Speaking of weapons, USAT fronts and everybody else stuffs word from David Kay, the former U.N. weapons inspector who is now leading the search for arms in Iraq, that Iraqi scientists have led searchers to new sites suspected of being used to produce banned arms. No weapons have been found, Kay says, but searchers have uncovered evidence of Iraqi efforts to hide weapons from inspectors.
Everybody goes high with the Vatican's memo to Catholic lawmakers yesterday instructing them to block efforts to legalize gay marriage. "To vote in favor of a law so harmful to the common good is gravely immoral," the 12-page document, published in multiple languages, warns. ""Marriage is holy, while homosexual acts go against the natural moral law." While it's a noteworthy warning, the papers note that its practical effects are pretty much null. Most Catholic lawmakers have found ways to separate their political votes and their religion, the WP notes. Also, it's been a long time since the Vatican tried to impose church penalties—like excommunication—on a politician who failed to toe the church line. Meanwhile, an LAT piece notes that members of Congress have been jumping on the bandwagon to endorse legislation that would ban same-sex unions.
The WSJ fronts an interesting look at how rival telecoms Verizon and AT&T joined forces to go after competitor MCI after executives for the companies felt the telecom wasn't punished enough for the accounting irregularities that subsequently led to its bankruptcy. After months of pressing Congress and other federal regulators to further investigate the company, Verizon and AT&T got lucky: A single phone call from an MCI engineer alerted them to proof that MCI might be defrauding them by improperly routing calls. In a related development, MCI, now under investigation for those allegations, was suspended yesterday from receiving new contracts from the government.
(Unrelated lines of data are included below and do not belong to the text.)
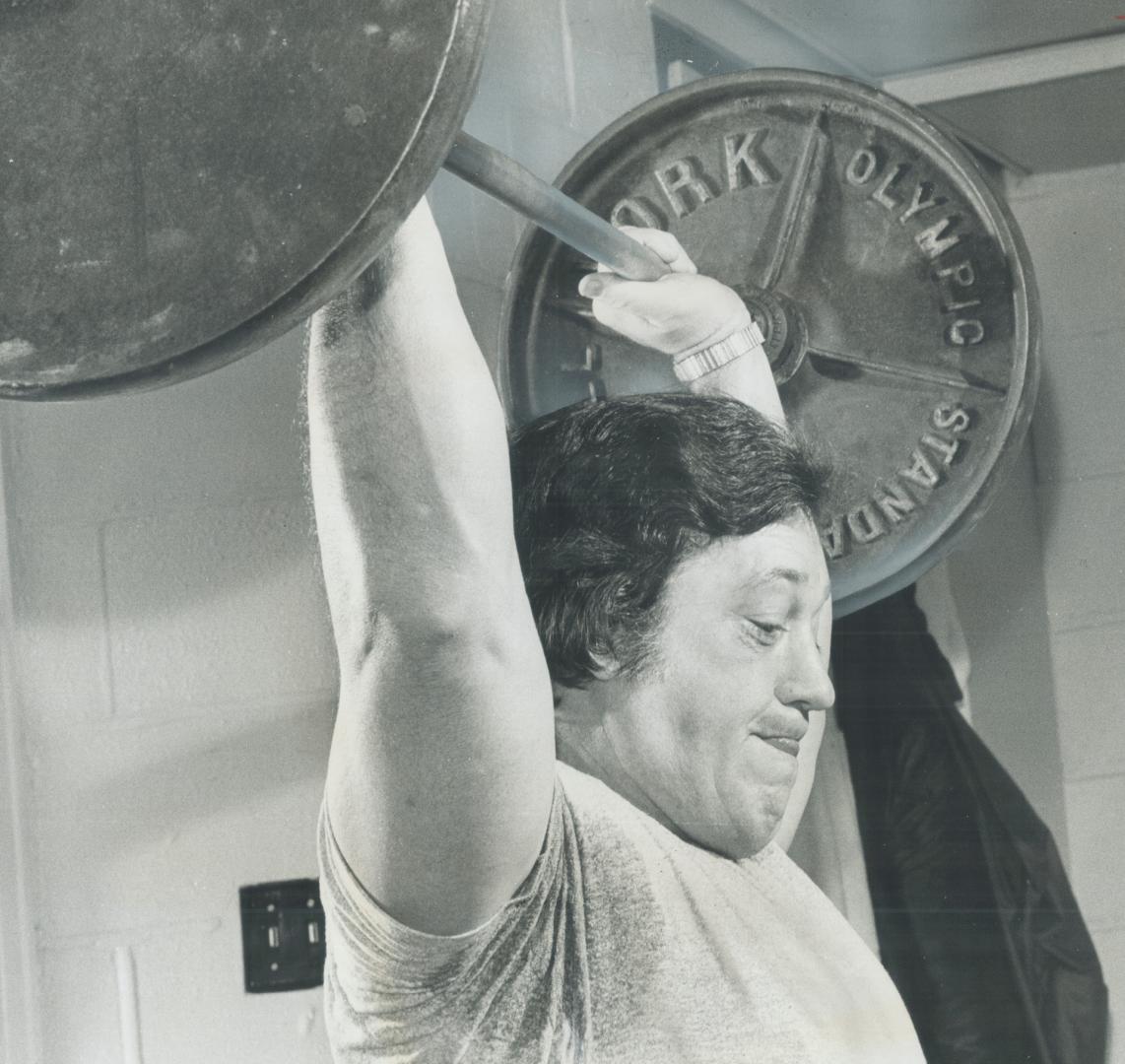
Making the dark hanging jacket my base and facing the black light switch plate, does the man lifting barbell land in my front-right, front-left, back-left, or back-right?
front-left

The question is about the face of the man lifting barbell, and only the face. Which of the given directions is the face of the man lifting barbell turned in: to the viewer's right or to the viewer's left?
to the viewer's right

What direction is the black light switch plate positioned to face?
toward the camera
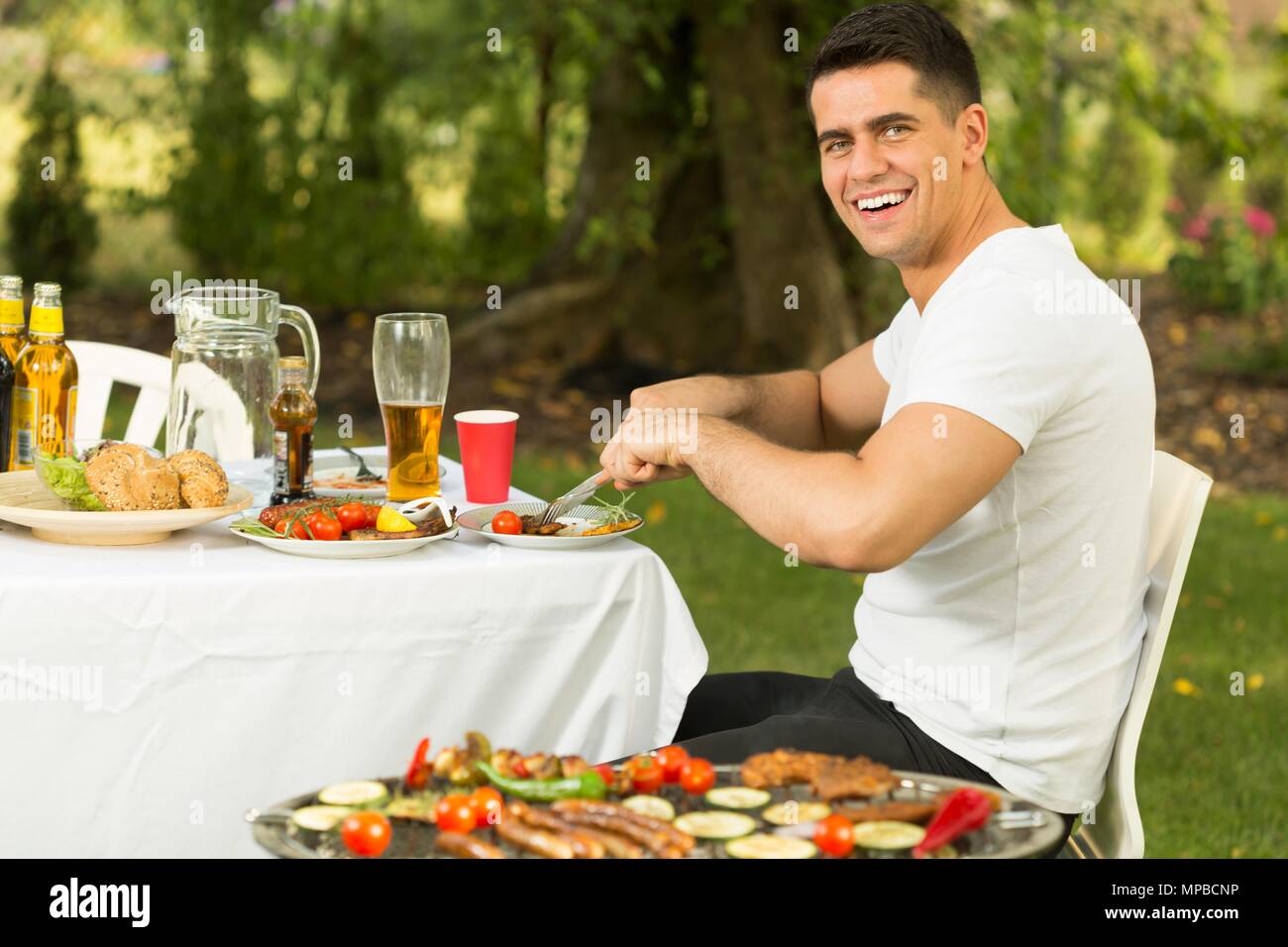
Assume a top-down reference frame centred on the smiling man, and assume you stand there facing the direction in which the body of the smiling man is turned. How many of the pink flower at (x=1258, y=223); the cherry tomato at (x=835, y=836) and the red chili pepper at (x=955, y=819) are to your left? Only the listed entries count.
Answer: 2

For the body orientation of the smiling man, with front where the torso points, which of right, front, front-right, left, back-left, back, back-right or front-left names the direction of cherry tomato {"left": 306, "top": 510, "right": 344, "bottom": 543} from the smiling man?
front

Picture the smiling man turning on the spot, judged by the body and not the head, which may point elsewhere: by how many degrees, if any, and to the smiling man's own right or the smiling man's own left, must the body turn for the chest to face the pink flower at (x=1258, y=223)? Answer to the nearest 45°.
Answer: approximately 90° to the smiling man's own right

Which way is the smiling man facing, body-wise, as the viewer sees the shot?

Finally, LAT writer Chuck Phillips, who caught a lot of flak for reporting that the rapper Biggie Smalls was the man behind recording rival Tupac Shakur's murder, is back with another installment on the violent rap feud. Phillips says, perhaps not surprisingly, that LAPD investigators think that someone is now gunning for Suge Knight, the head of Death Row Records and key player in the Biggie-Tupac drama. Over the last year or so, some of Knight's closest associates and bodyguards have been killed in unsolved slayings. When asked if he fears that he might be next, Knight, a former gang member who reportedly still maintains ties to the groups, compares himself to Jesus Christ. "Anyone who reads the Bible knows Jesus was no punk. He didn't hide from nobody," Knight says. "The threat of danger didn't stop him from doing what he had to do. That's how it is with me too. I fear no man. Only God."